## DATA FOR REVIEW

▽

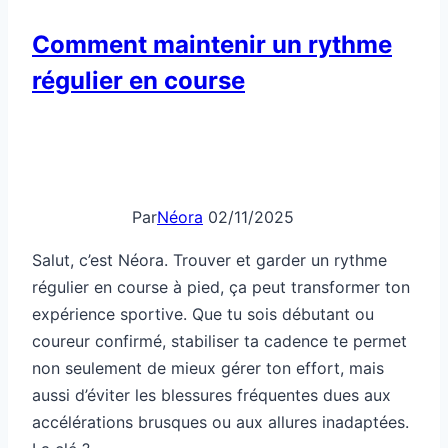
métabolisme
Comment maintenir un rythme
régulier en course
Par
Néora
02/11/2025
Salut, c’est Néora. Trouver et garder un rythme
régulier en course à pied, ça peut transformer ton
expérience sportive. Que tu sois débutant ou
coureur confirmé, stabiliser ta cadence te permet
non seulement de mieux gérer ton effort, mais
aussi d’éviter les blessures fréquentes dues aux
accélérations brusques ou aux allures inadaptées.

△

## INSTRUCTION
Keep every word of the records above exactly, and return them with no pictures.

## TASK OUTPUT
métabolisme
Comment maintenir un rythme
régulier en course
Par
Néora
02/11/2025
Salut, c’est Néora. Trouver et garder un rythme
régulier en course à pied, ça peut transformer ton
expérience sportive. Que tu sois débutant ou
coureur confirmé, stabiliser ta cadence te permet
non seulement de mieux gérer ton effort, mais
aussi d’éviter les blessures fréquentes dues aux
accélérations brusques ou aux allures inadaptées.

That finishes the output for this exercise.